This article first appeared in the UConn Business magazine, Volume 4, Issue 2 (Spring 2014)
Professor Katherine Pancak always wanted to teach a course on sustainable real estate, but didn’t know if she had enough expertise.
After taking a University of Connecticut-sponsored faculty education trip to Australia, she came back ready to tackle it. This spring she led a one-credit course on sustainable building principles and practices that gave students the core knowledge needed to become a certified green building professional.
“From a real estate perspective, we are on the verge of an enormous change,” said Pancak, a professor of finance and real estate. “From new construction to retrofitting older buildings, everyone is concerned about sustainability. It is not just an environmental issue, either. It is driven by economic and social needs as well. This is the wave of the future.”
The University of Connecticut is one of only 33 institutions of higher education in the country to house a Center for International Business Education and Research (CIBER) program, which is funded by the U.S. Department of Education, according to Managing Director Kelly Aceto. The “Green Business: Australia” program is also open to faculty from other colleges, and this year professors from seven universities participated.
“Australia is on the forefront of incorporating sustainability into business,” Aceto said, and learning from their experts was the purpose of this trip. “The people we’ve met there are not only extremely knowledgeable but also are genuinely interested in sharing their approaches with our faculty.”
“We’ve received excellent feedback about the trip,” she said. “In fact, almost universally the professors asked if they could return a second time!”
The 11-day program is a balance of academic and cultural activities. Faculty spent considerable time learning about real estate development, construction and property management in Sydney. They also visited with a local Aboriginal community, Muru Mittgar, and learned about the indigenous people’s land-stewardship philosophy. Other speakers discussed everything from responsible mining to Australian health care. Participants visited manufacturing facilities, a brewery, and the Brisbane City Council.
Another highlight is a trip to the University of Queensland in Brisbane, where Andrew Griffiths, dean of the Business School, goes out of his way to make sure the Americans have a memorable trip.
“We hope that the participants leave generally better informed on a range of sustainability concepts, and that they are able to translate this passion into a range of direct outcomes for themselves, their communities and their students,” Griffiths said.

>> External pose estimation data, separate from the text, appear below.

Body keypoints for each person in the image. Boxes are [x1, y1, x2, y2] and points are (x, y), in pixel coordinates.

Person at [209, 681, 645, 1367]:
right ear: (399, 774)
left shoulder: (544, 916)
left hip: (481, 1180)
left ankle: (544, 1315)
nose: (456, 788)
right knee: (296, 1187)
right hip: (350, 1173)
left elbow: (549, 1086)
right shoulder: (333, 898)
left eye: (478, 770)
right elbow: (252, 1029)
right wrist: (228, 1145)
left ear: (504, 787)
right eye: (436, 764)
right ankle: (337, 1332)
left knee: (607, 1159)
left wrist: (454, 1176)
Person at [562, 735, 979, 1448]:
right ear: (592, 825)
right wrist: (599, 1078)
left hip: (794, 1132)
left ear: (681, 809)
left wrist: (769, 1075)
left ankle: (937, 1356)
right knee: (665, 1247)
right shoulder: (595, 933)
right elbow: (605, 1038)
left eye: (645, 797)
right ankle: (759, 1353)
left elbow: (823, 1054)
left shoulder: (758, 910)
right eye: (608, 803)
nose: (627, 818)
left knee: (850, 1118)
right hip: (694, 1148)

Griffiths, one of the first scholars in the world to study corporate resilience and adaptation to long-term global climate change, offered perspectives on industry sustainability and strategies for integrating topics across the business school curriculum.
“The key points of the program are understanding that there does not exist a ‘one best way’ approach to sustainability,” he said. “We try to engage our guests with key individuals who are running sustainable business – to demonstrate the innovation and creativity at work.”
This year’s program included the introduction of the faculty from both Australia and the United States. “From this exchange it appears that our colleagues are talking about collaborations, not all sustainability based, but also about exciting opportunities in their own fields of research and teaching,” he said.
Sue White, a finance professor and distinguished teaching fellow from the University of Maryland’s Robert H. Smith School of Business, said the experience was remarkable.
“We toured firms that were dedicated to sustainability. For example, we visited firms that have incorporated nature into their high rise buildings, while being very energy efficient,” she said.
“We toured Perfect Potions, which manufactures organic shampoos and lotions, and learned about their commitment not only to their environment in Australia but to the countries where they obtain their supplies.”
Back at UConn, Pancak’s Sustainable Real Estate course taught students the techniques, approaches, materials and technologies used in the internationally recognized Leadership for Energy and Environmental Design (LEED) green-building rating systems. Students also learned how buildings can be designed to improve sustainability, promote water and energy efficiency, and minimize environmental impacts. After completing the course, students are eligible to take the U.S. Green Building Council LEED Green Associate exam.
The course is already paying dividends for UConn junior Austin Smyth, of Guilford, who is planning a career in commercial real estate. When interviewing for a coveted summer internship in New York City, he told his interviewers about his plans to take the Sustainable Real Estate course and he ultimately got the offer.
“Sustainability is a really big deal with all the companies I was applying to,” Smyth said. “They are all trying to get buildings LEED certified, so it was certainly a good talking point.”
“I think it is something extra that UConn offers that other universities don’t,” he said. Based on what he learned in the course, he is planning to take an exam to become LEED certified.
“These exams are normally taken by real estate professionals. To be able to take it as students, definitely puts us at an advantage,” he said. “It is one of the best opportunities I’ve had.”